_ASSIGNMENT_:
List each line of the records that contains the word "Personalized".

Records from a collection:
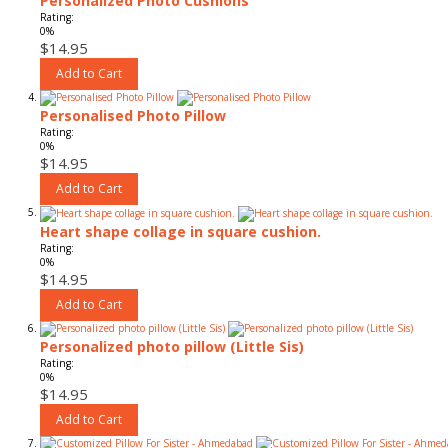
Personalized Photo Cushions
Rating:
0%
$14.95
Add to Cart
Personalised Photo Pillow
Rating:
0%
$14.95
Add to Cart
Heart shape collage in square cushion.
Rating:
0%
$14.95
Add to Cart
Personalized photo pillow (Little Sis)
Rating:
0%
$14.95
Add to Cart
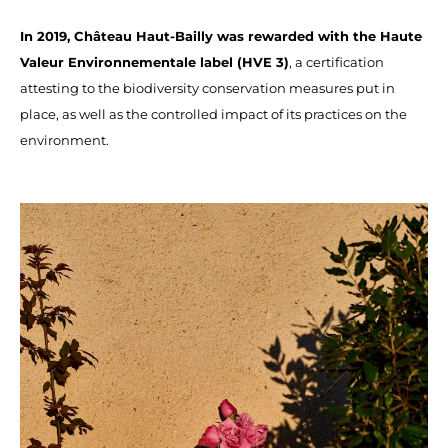
In 2019, Château Haut-Bailly was rewarded with the Haute
Valeur Environnementale label (HVE 3)
, a certification
attesting to the biodiversity conservation measures put in
place, as well as the controlled impact of its practices on the
environment.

_WRITTEN SOLUTION_:
Personalized Photo Cushions
Personalized photo pillow (Little Sis)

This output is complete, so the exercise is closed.